Splenic | Gastric | Pancreatic | Vascular |
---|---|---|---|
Infarction Abscess Laceration/rupture | Gastritis Peptic ulcer Malignancy | Pancreatitis Malignancy Cyst Trauma | Renal artery aneurysm Abdominal aortic aneurysm Omental infarction |
Small Bowel | Cardiac | Renal | Colonic |
Jejunal diverticulitis | Angina MI Pericarditis Esophagitis | Nephrolithiasis Pyelonephritis | Stricture of the splenic flexure Malignancy |
If there is clinical suspicion for splenic infarction, a basic set of labs, including a complete blood count (CBC), electrolytes, blood cultures, and a lactate dehydrogenase (LDH) level, should be drawn. Leukocytosis and positive blood cultures indicate possible infective endocarditis, and elevated LDH is present in 71% of patients with splenic infarction.6
An abdominal ultrasound is an easy first-line modality, but is highly operator dependent and limited by intra-abdominal gas and body habitus. An intercostal approach is usually taken postero-laterally along the long axis of the 10th rib. Normal splenic parenchyma appears homogeneous, with reflectivity slightly lower than hepatic parenchyma.11 In one study that used both CT and ultrasound for diagnosing splenic infarcts, ultrasound was found to be diagnostic only 18% of the time.1 Ultrasound is also suboptimal for characterizing early-stage splenic infarcts because they are isoechoic with the splenic parenchyma.

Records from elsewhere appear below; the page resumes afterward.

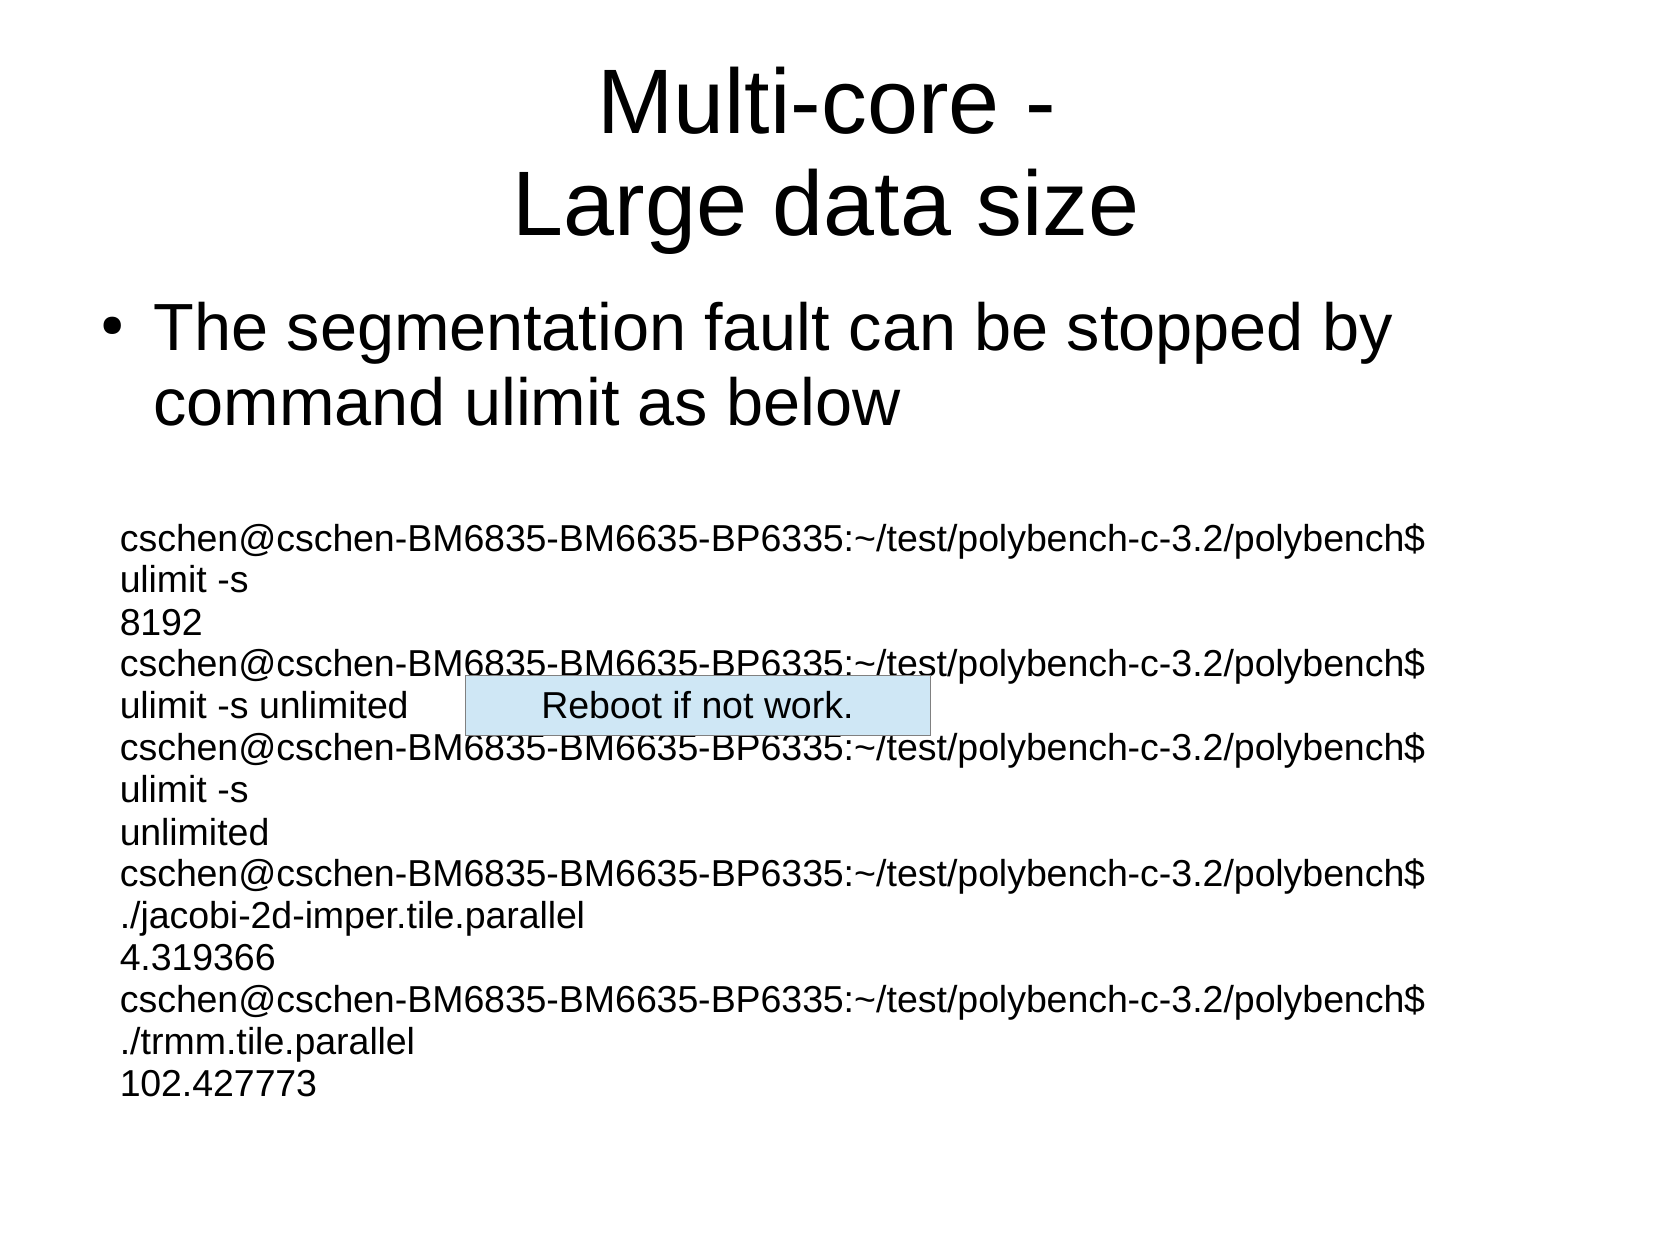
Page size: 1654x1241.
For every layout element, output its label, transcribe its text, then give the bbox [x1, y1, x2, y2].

list The segmentation fault can be stopped by command ulimit as below [82, 290, 1538, 1010]
text_box cschen@cschen-BM6835-BM6635-BP6335:~/test/polybench-c-3.2/polybench$ ulimit -s 8192 cschen@cschen-BM6835-BM6635-BP6335:~/test/polybench-c-3.2/polybench$ ulimit -s unlimited cschen@cschen-BM6835-BM6635-BP6335:~/test/polybench-c-3.2/polybench$ ulimit -s unlimited cschen@cschen-BM6835-BM6635-BP6335:~/test/polybench-c-3.2/polybench$ ./jacobi-2d-imper.tile.parallel 4.319366 cschen@cschen-BM6835-BM6635-BP6335:~/test/polybench-c-3.2/polybench$ ./trmm.tile.parallel 102.427773 [105, 509, 1531, 1113]
text_box Reboot if not work. [465, 675, 931, 736]
title Multi-core - Large data size [82, 49, 1571, 257]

A CT scan of the abdomen with intravenous contrast is the imaging modality of choice for infarct, as it is fast, sensitive, and specific. A CT scan accurately identifies splenic infarction and can reveal associated abnormalities in other organs. If infectious endocarditis is the causative factor, then additional occlusions may be noted in the hepatic or enteric vasculature.
Magnetic resonance imaging (MRI) is rarely the first choice of imaging, given the prolonged acquisition time compared with CT scan.
Initial workup should include a CBC, electrolytes, and blood cultures. Depending on the severity of the patient’s abdominal pain, imaging may start with a plain abdominal film, which is widely available, involves relatively low radiation exposure, and can reveal free intra-peritoneal air concerning for perforated viscus.